— Goal of the exercise —
Copy out every entry that follows, without a single picture.

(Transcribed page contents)
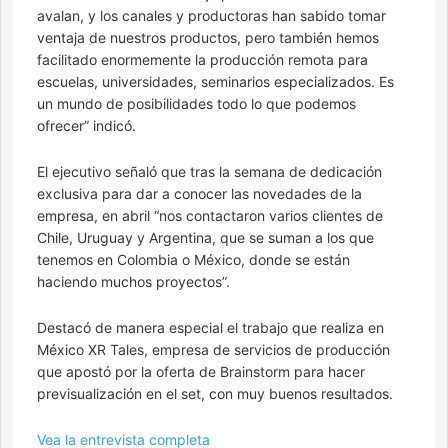
avalan, y los canales y productoras han sabido tomar
ventaja de nuestros productos, pero también hemos
facilitado enormemente la producción remota para
escuelas, universidades, seminarios especializados. Es
un mundo de posibilidades todo lo que podemos
ofrecer” indicó.
El ejecutivo señaló que tras la semana de dedicación
exclusiva para dar a conocer las novedades de la
empresa, en abril “nos contactaron varios clientes de
Chile, Uruguay y Argentina, que se suman a los que
tenemos en Colombia o México, donde se están
haciendo muchos proyectos”.
Destacó de manera especial el trabajo que realiza en
México XR Tales, empresa de servicios de producción
que apostó por la oferta de Brainstorm para hacer
previsualización en el set, con muy buenos resultados.
Vea la entrevista completa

— The completed task —
avalan, y los canales y productoras han sabido tomar
ventaja de nuestros productos, pero también hemos
facilitado enormemente la producción remota para
escuelas, universidades, seminarios especializados. Es
un mundo de posibilidades todo lo que podemos
ofrecer” indicó.
El ejecutivo señaló que tras la semana de dedicación
exclusiva para dar a conocer las novedades de la
empresa, en abril “nos contactaron varios clientes de
Chile, Uruguay y Argentina, que se suman a los que
tenemos en Colombia o México, donde se están
haciendo muchos proyectos”.
Destacó de manera especial el trabajo que realiza en
México XR Tales, empresa de servicios de producción
que apostó por la oferta de Brainstorm para hacer
previsualización en el set, con muy buenos resultados.
Vea la entrevista completa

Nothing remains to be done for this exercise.